When you care about someone who is
unreliable, unhealthy and reckless with
your emotions, you will never have peace
and you will be in a constant battle with
yourself trying to maintain some semblance of equilibrium. When you have decided th you are done and you’re making the transition out of your relationship, utilise the power of indifference, even if you’re not
there yet. Shift your mindset and say the
words, I Don’t Care, not only will you find
yourself truly in a state of not caring a lot
faster than you ordinarily would, but you’ll free up your mind to focus on your own life and truly not care about what your ex is to you anymore.

To most, indifference is a destination that
we are struggling to get to. We hope that in time we won’t care, but right now we are still battling with our feelings and struggle with our will power. But what if we took a page from Tolle’s philosophy and we didn’t just wish for indifference somewhere in the future, what if we could recognise that this present moment is all that we have and if we could practice what we want to feel in
the now, rather than some time later,
wouldn’t we feel more empowered and in
control?

I noticed an article written by Eckhart Tolle, the best-selling author of The Power of Now. One the main themes of Tolle’s work is that when you are in the present moment, ‘in the now,’ you cannot be harmed by the past and you aren’t anxious about the future.
You are fully absorbed with what is
happening around you at that very
moment.

In essence, this translates to the attitude of; “Why would you let what other people do bother you? Who cares?”
Over the next couple of days I
contemplated the power behind the
concept of those words, I Don’t Care: If you don’t care about something, it has no power over you. It can’t touch you and it can’t move you.

As Tolle suggests, to be present, means
shifting your perception. You may, at time
find your mind wondering back to your
painful past, or on things that you are still
hoping will happen in the future, when this happens, you bring yourself back to where you are and what you are doing. So, when we are practising indifference, we shift our perception and when painful
things start to creep up on us, we reel it
back into indifference.

The power of Indifference is like a shield
and when you’re in the middle of a battle
with yourself, or someone else, create the image of you holding up a shield in your mind, deflecting hurtful words, or cruel actions, while saying in your mind, ‘I Don’t Care, I Don’t Care.’ This allows these thing to just bounce off of you. The words, I Do Care are powerful. They mean that there I nothing that you can do to hurt me. I have taken back my power and I am fully in control.

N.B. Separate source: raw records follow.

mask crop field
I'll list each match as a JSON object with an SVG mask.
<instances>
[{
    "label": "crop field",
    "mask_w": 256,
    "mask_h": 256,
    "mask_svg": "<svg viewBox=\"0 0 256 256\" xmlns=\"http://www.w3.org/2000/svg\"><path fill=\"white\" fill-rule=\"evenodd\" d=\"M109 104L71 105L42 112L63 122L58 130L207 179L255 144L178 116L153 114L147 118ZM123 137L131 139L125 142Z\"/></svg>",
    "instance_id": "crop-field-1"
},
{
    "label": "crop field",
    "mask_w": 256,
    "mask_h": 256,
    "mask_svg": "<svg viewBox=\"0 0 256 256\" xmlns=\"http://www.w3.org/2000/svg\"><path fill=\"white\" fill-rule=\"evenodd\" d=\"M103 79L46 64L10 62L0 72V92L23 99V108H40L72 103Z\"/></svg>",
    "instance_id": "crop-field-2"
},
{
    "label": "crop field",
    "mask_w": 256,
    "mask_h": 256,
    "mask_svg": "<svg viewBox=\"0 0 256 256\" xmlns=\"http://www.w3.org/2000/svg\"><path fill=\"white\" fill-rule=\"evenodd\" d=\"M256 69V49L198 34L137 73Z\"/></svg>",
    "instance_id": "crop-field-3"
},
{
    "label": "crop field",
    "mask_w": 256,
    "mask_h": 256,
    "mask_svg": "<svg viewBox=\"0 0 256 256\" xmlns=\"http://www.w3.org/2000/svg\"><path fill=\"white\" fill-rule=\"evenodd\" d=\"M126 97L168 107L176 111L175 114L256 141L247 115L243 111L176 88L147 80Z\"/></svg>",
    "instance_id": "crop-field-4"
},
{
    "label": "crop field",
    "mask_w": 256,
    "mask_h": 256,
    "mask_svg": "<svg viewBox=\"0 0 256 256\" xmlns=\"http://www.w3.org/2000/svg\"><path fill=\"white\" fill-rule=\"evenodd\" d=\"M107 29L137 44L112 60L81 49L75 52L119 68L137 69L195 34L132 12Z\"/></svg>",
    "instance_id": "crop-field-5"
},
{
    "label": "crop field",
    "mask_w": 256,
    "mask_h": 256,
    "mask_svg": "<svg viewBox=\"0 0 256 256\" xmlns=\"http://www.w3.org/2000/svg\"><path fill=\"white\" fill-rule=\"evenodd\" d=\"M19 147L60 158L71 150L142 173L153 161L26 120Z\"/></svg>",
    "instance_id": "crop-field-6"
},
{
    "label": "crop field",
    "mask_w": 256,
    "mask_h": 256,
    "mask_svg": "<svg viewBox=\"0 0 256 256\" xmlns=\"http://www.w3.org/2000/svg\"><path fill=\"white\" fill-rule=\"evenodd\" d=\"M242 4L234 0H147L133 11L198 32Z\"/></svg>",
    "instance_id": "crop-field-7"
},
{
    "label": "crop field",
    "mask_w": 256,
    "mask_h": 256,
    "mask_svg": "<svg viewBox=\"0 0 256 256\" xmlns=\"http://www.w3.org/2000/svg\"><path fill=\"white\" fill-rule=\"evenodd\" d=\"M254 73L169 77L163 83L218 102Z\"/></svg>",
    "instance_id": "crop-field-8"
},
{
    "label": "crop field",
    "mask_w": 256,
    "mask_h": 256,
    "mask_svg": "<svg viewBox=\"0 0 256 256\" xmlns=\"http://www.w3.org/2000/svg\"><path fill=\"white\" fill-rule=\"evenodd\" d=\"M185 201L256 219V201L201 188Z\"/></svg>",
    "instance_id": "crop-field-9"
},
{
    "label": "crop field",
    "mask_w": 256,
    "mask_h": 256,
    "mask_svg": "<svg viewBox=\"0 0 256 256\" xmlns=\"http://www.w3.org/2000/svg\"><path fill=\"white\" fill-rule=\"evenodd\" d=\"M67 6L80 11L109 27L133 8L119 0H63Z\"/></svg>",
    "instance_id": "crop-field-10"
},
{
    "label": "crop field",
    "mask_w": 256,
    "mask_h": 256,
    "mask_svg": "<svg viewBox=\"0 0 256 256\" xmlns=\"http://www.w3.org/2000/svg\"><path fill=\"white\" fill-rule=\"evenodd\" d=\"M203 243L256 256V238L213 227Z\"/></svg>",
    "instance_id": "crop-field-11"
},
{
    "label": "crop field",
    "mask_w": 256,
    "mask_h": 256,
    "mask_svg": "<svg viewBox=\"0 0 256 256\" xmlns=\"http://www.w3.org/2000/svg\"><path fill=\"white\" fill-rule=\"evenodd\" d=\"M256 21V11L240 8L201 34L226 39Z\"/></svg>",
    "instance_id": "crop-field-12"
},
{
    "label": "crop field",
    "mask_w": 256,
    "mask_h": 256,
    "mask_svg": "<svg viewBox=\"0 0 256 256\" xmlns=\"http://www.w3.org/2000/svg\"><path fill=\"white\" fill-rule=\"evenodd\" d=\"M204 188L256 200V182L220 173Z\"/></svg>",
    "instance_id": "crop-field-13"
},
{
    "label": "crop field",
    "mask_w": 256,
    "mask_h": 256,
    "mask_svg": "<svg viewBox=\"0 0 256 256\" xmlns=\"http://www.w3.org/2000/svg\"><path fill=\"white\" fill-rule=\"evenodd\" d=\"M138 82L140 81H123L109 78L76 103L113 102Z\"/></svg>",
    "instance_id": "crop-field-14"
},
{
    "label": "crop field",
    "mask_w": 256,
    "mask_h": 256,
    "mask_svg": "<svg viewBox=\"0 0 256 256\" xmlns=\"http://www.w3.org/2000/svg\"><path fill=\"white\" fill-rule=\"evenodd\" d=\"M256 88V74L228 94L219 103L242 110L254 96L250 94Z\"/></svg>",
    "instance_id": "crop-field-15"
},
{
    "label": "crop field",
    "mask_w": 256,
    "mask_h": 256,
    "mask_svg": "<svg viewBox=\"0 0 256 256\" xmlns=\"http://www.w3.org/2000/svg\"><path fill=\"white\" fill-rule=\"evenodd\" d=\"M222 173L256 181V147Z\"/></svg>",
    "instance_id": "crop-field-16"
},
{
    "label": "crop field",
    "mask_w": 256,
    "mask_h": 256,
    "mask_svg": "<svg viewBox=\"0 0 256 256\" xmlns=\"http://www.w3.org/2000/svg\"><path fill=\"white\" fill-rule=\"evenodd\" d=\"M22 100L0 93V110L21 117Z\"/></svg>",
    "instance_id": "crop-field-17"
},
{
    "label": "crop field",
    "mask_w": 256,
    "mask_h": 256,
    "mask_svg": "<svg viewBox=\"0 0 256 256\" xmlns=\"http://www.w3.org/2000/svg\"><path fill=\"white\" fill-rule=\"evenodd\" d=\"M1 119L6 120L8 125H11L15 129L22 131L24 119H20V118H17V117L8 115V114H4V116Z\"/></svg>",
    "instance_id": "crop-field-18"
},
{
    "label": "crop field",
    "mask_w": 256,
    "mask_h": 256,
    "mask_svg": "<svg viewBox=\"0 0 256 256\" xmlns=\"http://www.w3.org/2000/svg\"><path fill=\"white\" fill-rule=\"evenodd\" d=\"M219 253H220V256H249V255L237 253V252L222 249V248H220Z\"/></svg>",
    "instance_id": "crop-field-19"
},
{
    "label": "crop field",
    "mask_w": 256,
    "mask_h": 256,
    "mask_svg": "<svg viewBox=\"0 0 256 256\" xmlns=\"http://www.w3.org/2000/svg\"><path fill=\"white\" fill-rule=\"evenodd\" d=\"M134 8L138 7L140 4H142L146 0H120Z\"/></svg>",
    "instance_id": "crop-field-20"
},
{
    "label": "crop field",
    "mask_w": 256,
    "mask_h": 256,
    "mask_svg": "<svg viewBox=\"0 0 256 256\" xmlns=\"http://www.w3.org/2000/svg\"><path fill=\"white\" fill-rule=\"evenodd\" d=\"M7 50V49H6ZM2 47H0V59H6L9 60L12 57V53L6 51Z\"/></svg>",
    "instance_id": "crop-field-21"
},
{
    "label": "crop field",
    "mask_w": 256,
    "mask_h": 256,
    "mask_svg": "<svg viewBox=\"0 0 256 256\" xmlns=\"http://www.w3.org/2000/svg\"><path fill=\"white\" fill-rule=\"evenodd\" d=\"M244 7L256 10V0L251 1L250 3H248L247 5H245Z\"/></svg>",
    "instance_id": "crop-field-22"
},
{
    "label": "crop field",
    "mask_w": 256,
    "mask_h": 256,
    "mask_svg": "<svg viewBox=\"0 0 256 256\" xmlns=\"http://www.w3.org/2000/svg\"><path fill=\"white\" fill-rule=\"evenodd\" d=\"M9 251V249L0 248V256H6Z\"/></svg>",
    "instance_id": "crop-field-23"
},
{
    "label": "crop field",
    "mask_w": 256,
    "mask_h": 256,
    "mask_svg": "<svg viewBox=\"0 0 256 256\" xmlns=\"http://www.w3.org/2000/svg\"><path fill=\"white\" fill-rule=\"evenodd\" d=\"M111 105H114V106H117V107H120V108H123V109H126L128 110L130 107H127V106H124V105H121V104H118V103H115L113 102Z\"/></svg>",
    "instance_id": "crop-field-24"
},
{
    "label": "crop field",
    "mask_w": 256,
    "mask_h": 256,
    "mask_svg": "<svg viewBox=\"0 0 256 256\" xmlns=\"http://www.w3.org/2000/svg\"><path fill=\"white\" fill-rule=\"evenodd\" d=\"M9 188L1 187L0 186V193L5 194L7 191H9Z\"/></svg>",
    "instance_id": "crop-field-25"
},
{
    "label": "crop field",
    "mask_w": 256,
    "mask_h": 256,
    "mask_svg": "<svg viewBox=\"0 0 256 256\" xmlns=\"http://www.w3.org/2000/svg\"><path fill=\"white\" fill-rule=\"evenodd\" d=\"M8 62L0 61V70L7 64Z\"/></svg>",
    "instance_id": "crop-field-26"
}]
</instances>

The late Wayne Dyer often said, “What other people think of you is none of your
business,” and he is absolutely right. Not
everyone is going to like us – not everyone has to. Other people have baggage that has nothing to do with you and they often act out in ways that can be pretty mean and hurtful. As long as your actions always come from a place of integrity, then what other people say and how they act toward you should have no bearing on your well-being.

For recovering Co dependents, that are us to trying to please everybody and make everything their fault, that can be a tall order. The alternative is to let your
emotions get the better of you and stay in place of weakness, ripe for further abuse. Remember no one can hurt you without your permission. Indifference is a boundary that we set to protect ourselves, when we need the most protection. It is another tool in our arsenal to mental health.

When you don’t care nothing can penetrate you. When you don’t care you go on about your day, not being affected by other people’s stuff. Being indifferent means being in control. It’s a higher state of enlightenment, where we let go of our
attachments to people and things.

“Attachment is the root of all suffering,”
Buddha was quoted as saying. When you let go of your attachments and you practice mindful indifference, it brings you to a state of inner peace. which is what we should al be striving for.
Dysfunctional people will always try to get rise out of you, just to prove they can, or because of jealousy or some other baggage they may carry. By reacting to it, you feed their need to be in control. So the next time someone wants to say or do something that hurts you, detach yourself from the event;say to yourself, “I don’t care,” and let it bounce off of you.

As soon as someone knows they have no effect on you they’ll search for an easier target and leave you alone to live your life in peace.